(the return of the native)
La mauvaise conscience. J’avais du la coincer dans les anneaux d’un classeur, celle-là. Du coup, en les rouvrant, elle m’a sauté à la figure, encore plus furax d’avoir été pincée. Le conditionnel passé qui dormait tranquillement dans ma grammaire a ressurgi. J’aurais du travailler. Il aurait fallu que je lise ma bibliographie de philosophie et il aurait été si beau d’avoir véritablement entamé la dissertation. On aurait pu s’avancer. Le futur est à présent bien trop proche, et cette satanée mauvaise conscience applaudit au feu d’artifice des khôlles annoncées.

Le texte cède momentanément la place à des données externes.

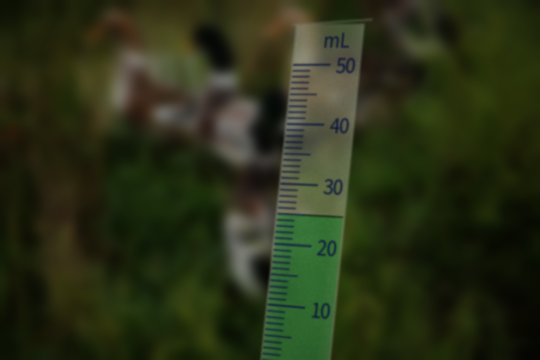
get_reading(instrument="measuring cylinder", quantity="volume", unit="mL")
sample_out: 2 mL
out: 25 mL
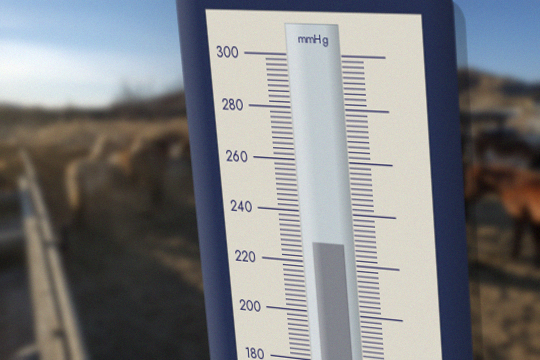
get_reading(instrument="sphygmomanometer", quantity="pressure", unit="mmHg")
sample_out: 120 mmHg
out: 228 mmHg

C’est une sorte de toon miniature qui tient du démon pour ses méthodes et du petit ange qui secoue la tête d’un air affligé pour l’idéal qu’elle représente. Oui, oui, comme dans Tom et Jerry : une petite souris à droite, blanche et impassible, une petite souris à gauche, rouge et déchaînée. La mauvaise conscience, c’est du deux en un. Vous ne pouvez pas l’écarter d’un coup de patte pour mauvaises manières, parce que vous savez qu’elle vous dit ce qu’il est bon de faire, mais vous ne pouvez pas non plus lui sourire béatement et avancer dans le droit chemin, guidé par la lumière phosphorescente de son auréole, sans être agacé par le titillement de son trident infernal*.

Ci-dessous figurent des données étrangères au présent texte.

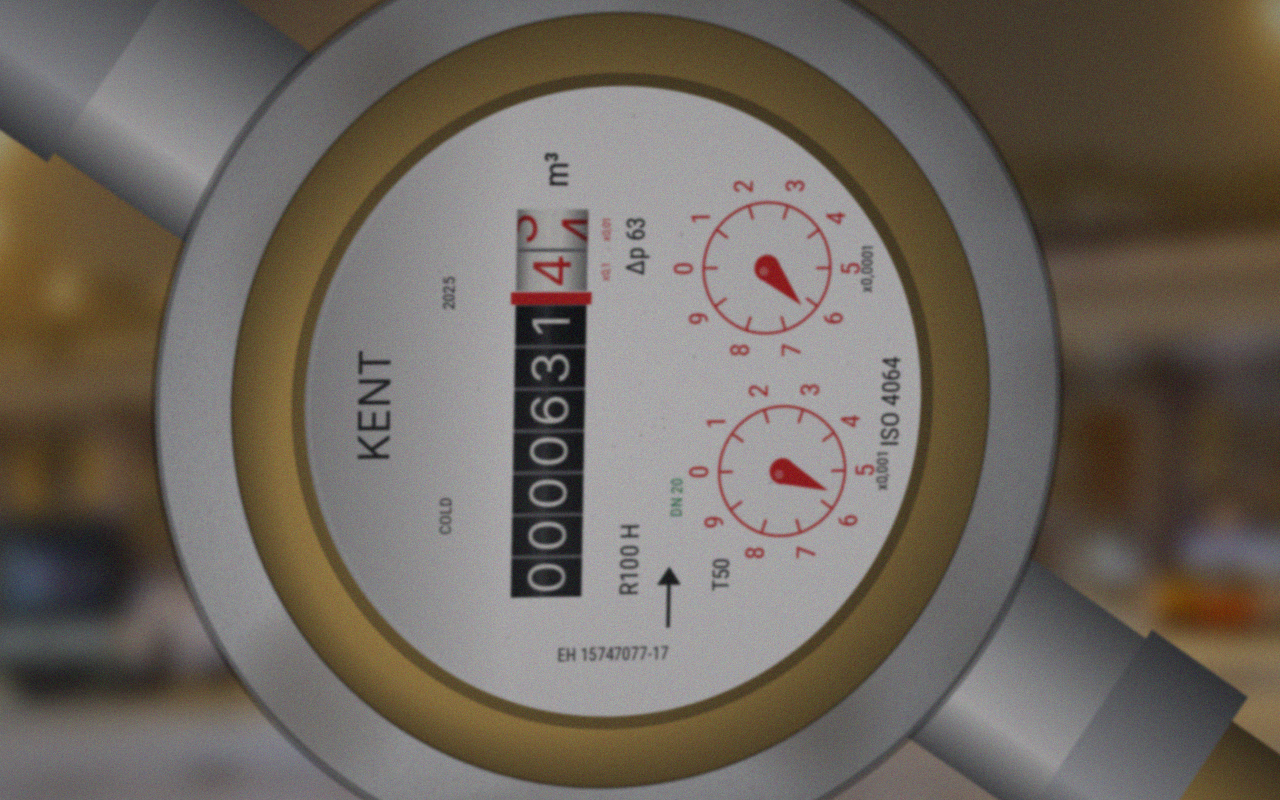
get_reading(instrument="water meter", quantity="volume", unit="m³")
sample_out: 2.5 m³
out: 631.4356 m³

Le seul moyen de lui échapper, c’est de courir plus vite qu’elle dans la direction qu’elle vous indique. De l’épuiser par votre enthousiasme à faire ce que vous devez faire. La mauvaise conscience toonesque trébuche, halète, s’arrête, mange un bout de gruyère sur le pouce, et avec un peu de chance, se fait écraser par un rouleau compresseur égaré d’un dessin animé voisin. La paix (avec vous-même) pour un moment. Mais cet échappatoire est en réalité illusoire puisque pour lui échapper, vous courrez droit où elle vous poussait. On se fatigue assez vite. Et même si ce n’est pas le cas… il est bien connu que le toon est d’une résistance à toute épreuve : garanti 100% étanche, vous ne pouvez pas le noyer, il est compressible à loisir, résiste à tous les chocs, babille incessamment – et comble de la malchance, il dure encore plus longtemps que le lapin Duracell, puisqu’il fonctionne à l’énergie solaire (avec adaptateur lumière électrique ; vous n’avez la paix que lorsque vous dormez). Vous pouvez toujours jouer au freesbee avec son auréole, mais je doute que le procédé soit couronné de succès. Heureusement que la mauvaise conscience toonesque a ses bons côtés, parce que le seul moyen de s’en débarrasser, c’est ou bien de lui donner raison ou bien d’atteindre la fin de l’épisode. Et mes amis, je ne suis pas pressée de voir « That’s all folks ! ». Quant à la bibliographie post-mortem… pfff, il n’y a rien de plus ennuyeux que le générique.
* Si Nietzsche avait séjourné dans la trempette à toon et qu’elle lui avait ramolli le cerveau, il vous aurait très certainement dit que, la mauvaise conscience étant le retournement contre soi des instincts de liberté lorsqu’ils ne peuvent pas s’exprimer, il n’est en rien surprenant que votre toon soit un emmerdeur fini. Il se tourne vers vous pour ne pas virer fou. Devenez schizo et soyons heureux d’être le créditeur se sacrifiant pour son débiteur. **
** (la note de la note, on ne vous l’avez pas fait celle-là, si ?) Il est bien entendu que je raconte n’importe quoi. En ce soir de rentrée, ma tête est un vaste mixeur qui mélange, écrabouille et dénature tout. Aucune prétention philosophique – de la prétention tout court.